The Netherlands is obliged since 2005 to take measures to reduce smoking. In that year, the Netherlands signed the Framework Convention on Tobacco Control of the World Health Organisation. But how effective are tobacco control policies in the Netherlands? In a comparative study - the ITC Project – conducted in 22 countries, allowed the Dutch findings to be compared to countries all over the world. On 12 September, the ITC Netherlands National Report was released. Researchers from University of  Maastricht, University of Amsterdam (UvA), and the University of Waterloo in Canada presented recommendations based on seven survey waves conducted from 2008 to 2014 among a cohort of two thousand Dutch smokers.

Alarming Findings

Only 21% of smokers have negative attitudes toward smoking, which is the second lowest among thirteen countries of the ITC Project.

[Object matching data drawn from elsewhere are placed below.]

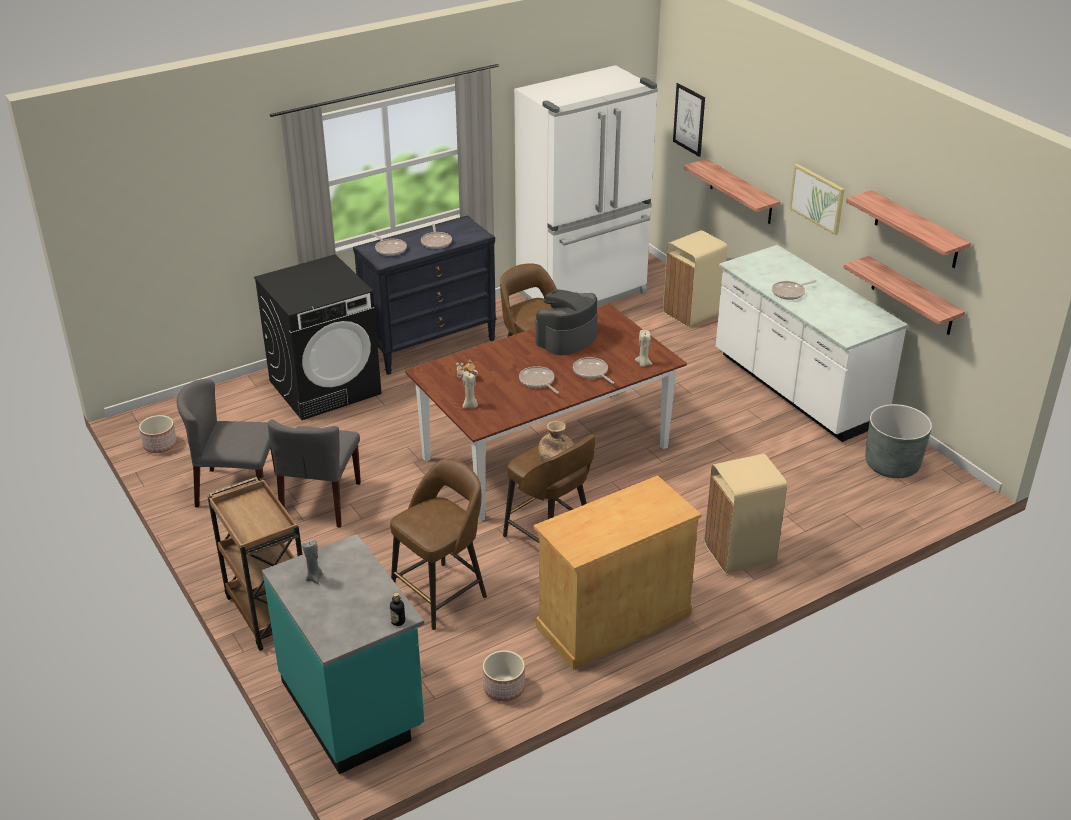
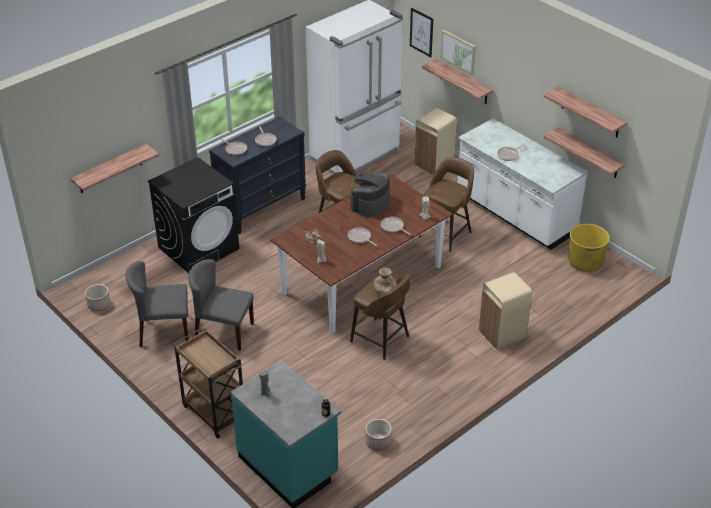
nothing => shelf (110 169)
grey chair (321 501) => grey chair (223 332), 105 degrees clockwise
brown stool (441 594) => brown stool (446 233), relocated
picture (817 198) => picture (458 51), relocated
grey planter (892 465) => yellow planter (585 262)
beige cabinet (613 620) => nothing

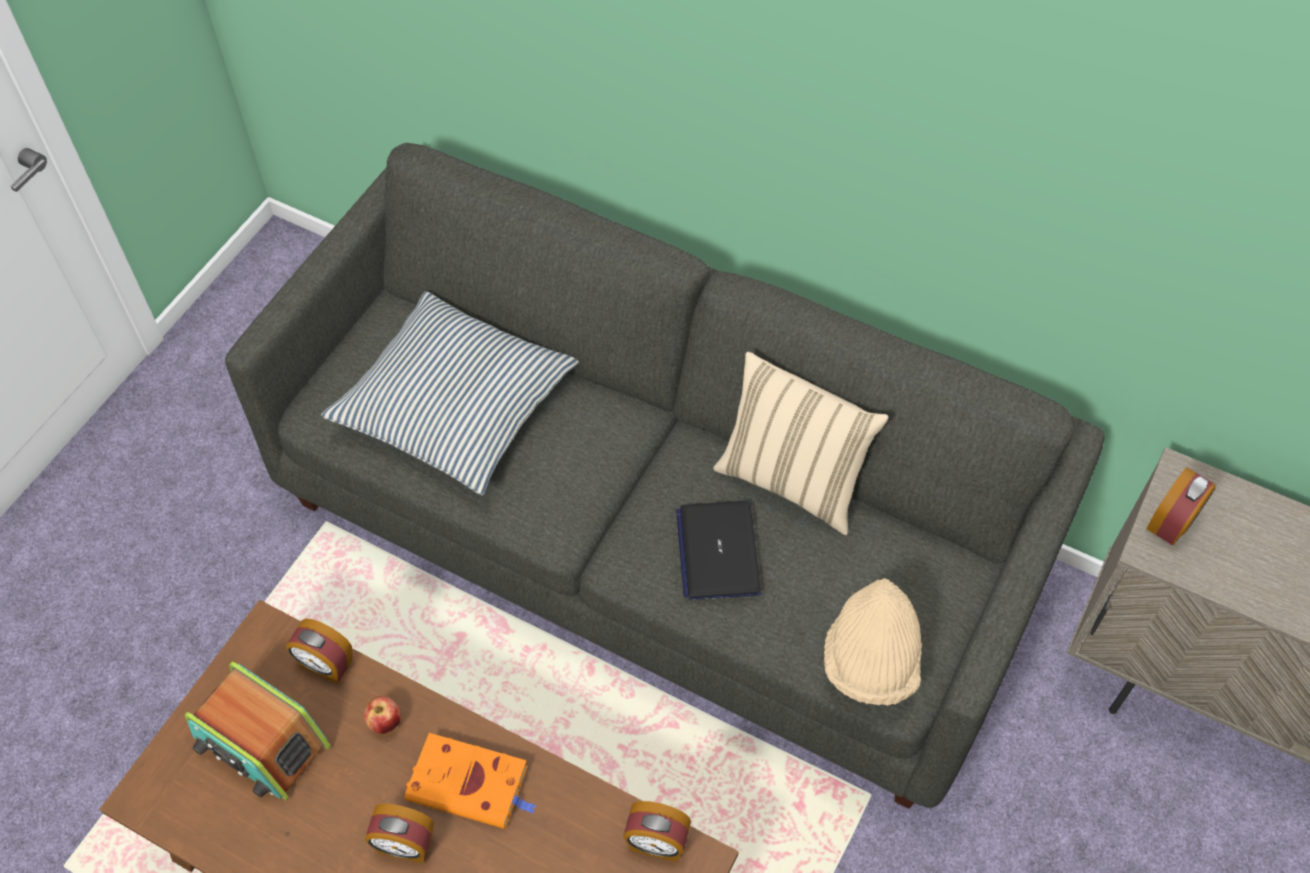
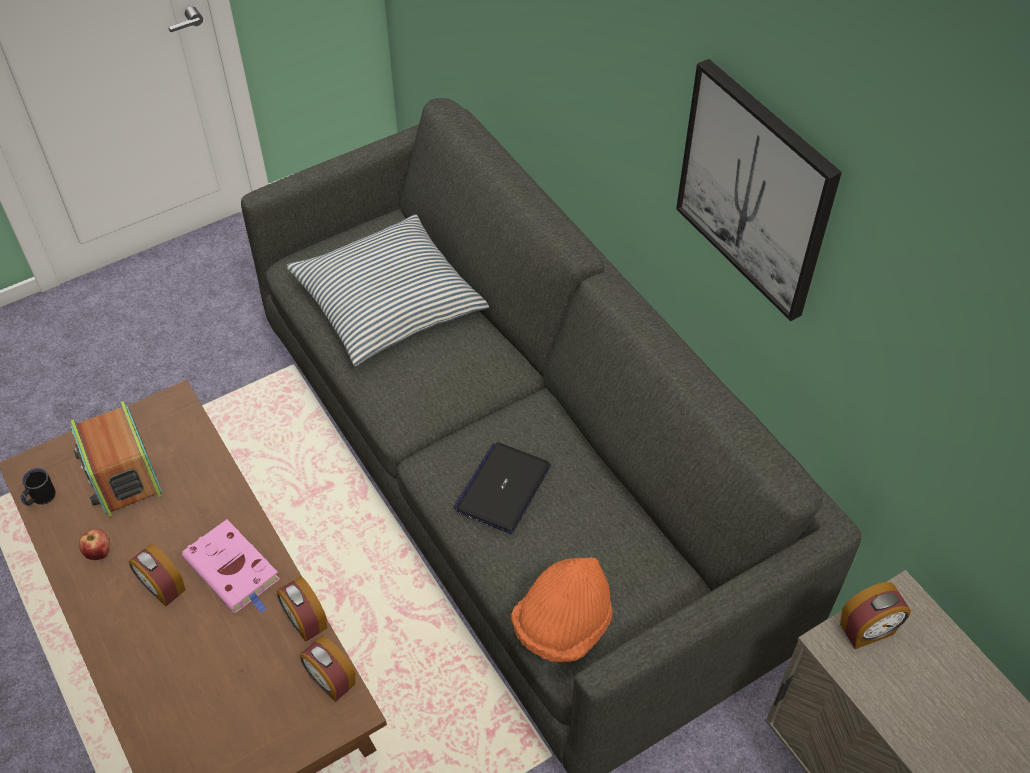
nothing => black mug (40 498)
apple (385 722) => apple (99 553), relocated
orange book (471 784) => pink book (234 571)
alarm clock (325 664) => alarm clock (305 621), relocated
beige hat (870 661) => orange hat (562 625)
nothing => picture (756 189)
beige pillow (792 481) => nothing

In addition, the researchers call the relative poor knowledge of the dangers of smoking and exposure to secondhand smoke disturbing. In many other countries where this was examined, the perception of risk was greater.

The researchers see this as a direct result of cutting back on education campaigns. They call on the Dutch government to make new and stronger investments in educational  campaigns to reduce tobacco use. According to the researchers, The Netherlands can and should do much more in tobacco control than it did recently. In some aspects of tobacco control there is progress, but there is still much that needs to be done.